Estimated completion time for infrastructure:

  • terragrunt: 3 minutes
  • load balancer: additional 12 minutes

The team part

This part lives independently of the infra part and can be consumed by multiple teams providing mentioned GitHub account configured in arc controller can access various teams' repositories.

  1. Copy an example terragrunt template to your repository

  2. Adjust config.yaml. You should at least look at the following"

    • project / region / zone
    • gcs_bucket
    • team_name (note service account name length limit made of gke_name+team_name-pool is 28 chars)
    • gke_name
    • arc_webhook_server_domain
    • adjust repository name/owner, node pool machine type and resources requests/limits to fit your expected scaling demands in
      • gke_arc_node_pool_machine_type
      • github_repos
      • when running multiple repositories additionally adjust amount of gke_arc_node_pool_autoscaling_max to satisfy k8s scaling demands
    • tf_modules.github_arc to point to a remote terraform-modules or local disk path
    • var_lib_docker_size sets the PersistentVolume for docker used for docker images caching
  3. Set the environment variable GITHUB_TOKEN in your terminal Missing this part will result in errors when creating webhook in your repositories

    export GITHUB_TOKEN="ghp..."
    
  4. Run terragrunt

    # cd to folder with config.yaml
    
    terragrunt apply
    

Estimated completion time for infrastructure:

  • terragrunt: 3 minutes

Secrets Rotation

To rotate github oauth access token infra user needs to run create github oauth script with new token provided and repeat terragrunt apply for infra to update arc controller.

To rotate webhook server token infra user needs to run create arc webhook server script and repeat terragrunt apply for infra to update arc controller.

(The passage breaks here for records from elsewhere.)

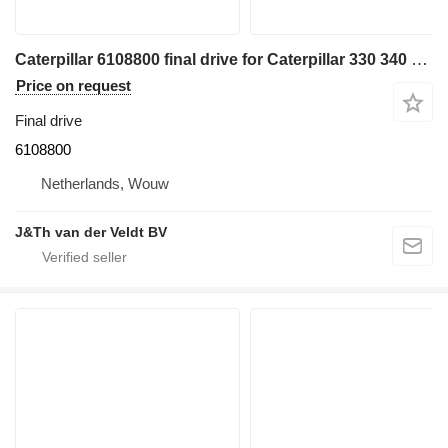
Caterpillar 6108800 final drive for Caterpillar 330 340 335 345 336 340F 335F 336F 336D2 336DL 336EL 336FL 345GC 336GC E336GC 340D2L 336D2L 336FXE 336D2GC 336D2XE 336FLXE 336D2LXE 340FLUHD 336FLNXE 336FMHPU excavator
Price on request
Final drive
6108800
Netherlands, Wouw
J&Th van der Veldt BV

Each team will need to apply terragrunt which will update the webhook secret for the GItHub repository.

Workarounds applied

Terraform github_repository_webhook

The way github_repository_webhook provider has been made would prevent scaling creation of webhooks for multiple repositories per team via a single terraform team module. Each team would need to configure multiple providers with hardcoded owner set per repository.

The workaround here is achieved with a bypass in the provider setting with a "weird" owner name in providers.tf block

provider "github" {
  owner = "./"
}

Following similar bypass is used in arc_webhook_github.tf file

resource "github_repository_webhook" "github_webhook" {
    for_each = { for repo in var.github_repos: repo.name => repo }

    repository = "../${each.value.owner}/${each.value.name}"
    configuration {
      ...
    }
    ...

This allows to override provider config and builds API call to github in a scalable way.

Corresponding feature request has been created on GitHub

Limitations

No control over deletion of Persistent Volumes (/var/lib/docker)

At the time of writing this document a github feature request was created in the Actions Runner Controller repository with regards to the inability to delete PVs for runner pods.

PVs do persist across runner pods creation/deletion however without external job to remove them, they will consume resources when they might not be needed (ie. overnight or over the weekends)

To ease potential short-term solution with a Kubernetes Job PV removal task APVs with state Available can be removed with cron task filtering for PVS using team-named Storage Classes

ARC controller can use only a single github repository access OAuth token

With a use case of multiple teams consuming against the same GKE github account need to have admin permissions across the repositories to register github runners.